Speaking on CBS' "Face the Nation" on Sunday, Secretary of State John Kerry disputed both claims, calling them "not accurate."
A White House official said Wednesday that the United States does not recognize a "right to enrich," but President Obama does think the Iranian people "should have access to nuclear energy for peaceful purposes."
"However, the history of the Iranian nuclear program has raised serious and legitimate concerns in the international community as to whether Iran's enrichment program -- which it pursued in secret -- is truly for peaceful purposes," the official said.
The official said the short-term deal will provide a window to see if Iran can pursue a restricted and monitored civilian nuclear program, but: "The first step requires agreement on all aspects of the comprehensive solution.

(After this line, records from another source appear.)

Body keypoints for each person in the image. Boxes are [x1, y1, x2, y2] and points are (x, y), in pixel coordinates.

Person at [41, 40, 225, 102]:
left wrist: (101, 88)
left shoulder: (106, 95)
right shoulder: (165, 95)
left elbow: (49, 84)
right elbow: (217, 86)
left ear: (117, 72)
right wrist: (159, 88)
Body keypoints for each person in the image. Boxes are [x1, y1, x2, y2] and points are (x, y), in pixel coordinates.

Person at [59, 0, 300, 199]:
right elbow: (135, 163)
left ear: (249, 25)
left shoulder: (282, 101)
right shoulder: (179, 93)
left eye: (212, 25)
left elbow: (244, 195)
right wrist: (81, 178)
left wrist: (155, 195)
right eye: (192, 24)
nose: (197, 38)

Nothing is agreed until everything is agreed."
Further, it remains unclear when the clock starts ticking on the deal. The arrangement is supposed to last for six months, giving the U.S., Iran and five other world powers time to try and reach a longer-term accord.

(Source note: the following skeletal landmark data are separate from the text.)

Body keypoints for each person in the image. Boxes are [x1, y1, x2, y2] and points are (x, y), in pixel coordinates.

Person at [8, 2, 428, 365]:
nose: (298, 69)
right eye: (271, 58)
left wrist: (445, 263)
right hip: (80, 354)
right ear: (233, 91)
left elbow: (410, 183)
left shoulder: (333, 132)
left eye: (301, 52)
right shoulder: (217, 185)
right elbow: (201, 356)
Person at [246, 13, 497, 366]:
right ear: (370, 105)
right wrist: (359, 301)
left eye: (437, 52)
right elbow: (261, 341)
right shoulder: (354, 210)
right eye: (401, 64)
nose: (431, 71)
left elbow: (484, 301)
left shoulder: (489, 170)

But State Department spokeswoman Jen Psaki, when asked Tuesday when that time period begins, could not say.
"That's a good question," Psaki said. She said the "next step" is a series of "technical discussions at a working level so that we can essentially tee up the implementation of the agreement."

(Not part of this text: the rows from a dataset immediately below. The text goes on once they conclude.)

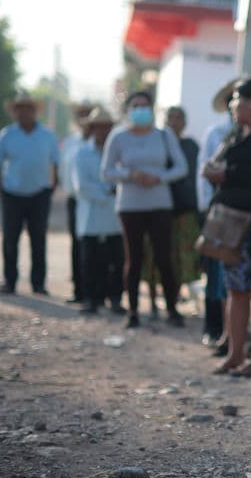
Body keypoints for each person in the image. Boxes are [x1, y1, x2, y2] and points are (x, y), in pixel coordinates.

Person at [204, 77, 251, 377]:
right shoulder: (235, 134)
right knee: (234, 289)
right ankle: (235, 353)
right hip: (228, 219)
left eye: (237, 99)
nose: (233, 106)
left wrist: (228, 173)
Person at [101, 91, 188, 329]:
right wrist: (131, 175)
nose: (140, 109)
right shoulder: (118, 137)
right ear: (128, 110)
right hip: (130, 205)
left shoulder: (163, 135)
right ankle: (133, 311)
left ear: (151, 109)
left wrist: (158, 178)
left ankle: (171, 309)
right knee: (134, 259)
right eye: (135, 105)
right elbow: (106, 172)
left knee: (163, 257)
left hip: (160, 204)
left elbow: (181, 167)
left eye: (145, 105)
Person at [0, 91, 60, 296]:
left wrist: (51, 188)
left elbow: (56, 162)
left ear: (35, 111)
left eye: (28, 108)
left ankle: (38, 283)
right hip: (12, 194)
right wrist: (0, 188)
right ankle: (9, 282)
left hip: (39, 194)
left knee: (38, 241)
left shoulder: (47, 135)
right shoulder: (7, 134)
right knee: (11, 240)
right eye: (20, 109)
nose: (24, 112)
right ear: (15, 112)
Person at [140, 106, 203, 316]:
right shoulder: (156, 144)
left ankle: (172, 301)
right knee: (153, 258)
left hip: (185, 209)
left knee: (179, 259)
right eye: (171, 117)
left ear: (185, 122)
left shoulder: (191, 147)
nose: (174, 122)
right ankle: (152, 302)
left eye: (179, 118)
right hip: (158, 208)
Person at [199, 78, 241, 353]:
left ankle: (234, 332)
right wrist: (205, 206)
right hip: (219, 210)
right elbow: (205, 172)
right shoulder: (217, 133)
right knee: (215, 274)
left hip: (243, 213)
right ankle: (214, 327)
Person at [71, 107, 125, 315]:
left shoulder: (118, 152)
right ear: (92, 129)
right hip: (91, 216)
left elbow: (122, 177)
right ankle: (90, 299)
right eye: (98, 127)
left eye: (106, 127)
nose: (102, 131)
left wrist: (113, 191)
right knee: (90, 260)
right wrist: (108, 192)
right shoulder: (81, 153)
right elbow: (82, 186)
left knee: (116, 260)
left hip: (115, 217)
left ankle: (116, 298)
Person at [60, 104, 94, 304]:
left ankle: (99, 292)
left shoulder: (104, 143)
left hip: (98, 200)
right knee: (77, 245)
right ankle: (79, 289)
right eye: (82, 115)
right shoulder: (71, 143)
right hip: (75, 199)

After that is done, the six-month window would start, but she said: "I don't have a specific timeline for you."
The deal calls for Iran to freeze parts of its nuclear program, including halting enrichment above 5 percent, and allows for billions in sanctions relief during this time period.
To an extent, the disagreements over the finer points of the deal likely reflect political posturing on both sides, as each tries to present the document as a win. While Obama downplayed the sanctions relief, describing it as reversible if Iran does not live up to the agreement, the Iranian government touted it.
In a series of tweets, Iranian President Hassan Rouhani said investment and economic activity will increase, and the "atmosphere has changed" thanks to the sanctions "freeze." He stressed that Iran seeks "peaceful development" of nuclear energy, and not a nuclear bomb, a claim the Israelis -- who have strongly opposed this agreement -- doubt.
Still, the fact that both sides cannot agree to some basic facts about their own agreement, and that the clock has not yet started, has raised questions.
According to The Washington Free Beacon, United Against a Nuclear Iran CEO Mark Wallace said that clock "should have started early Sunday morning."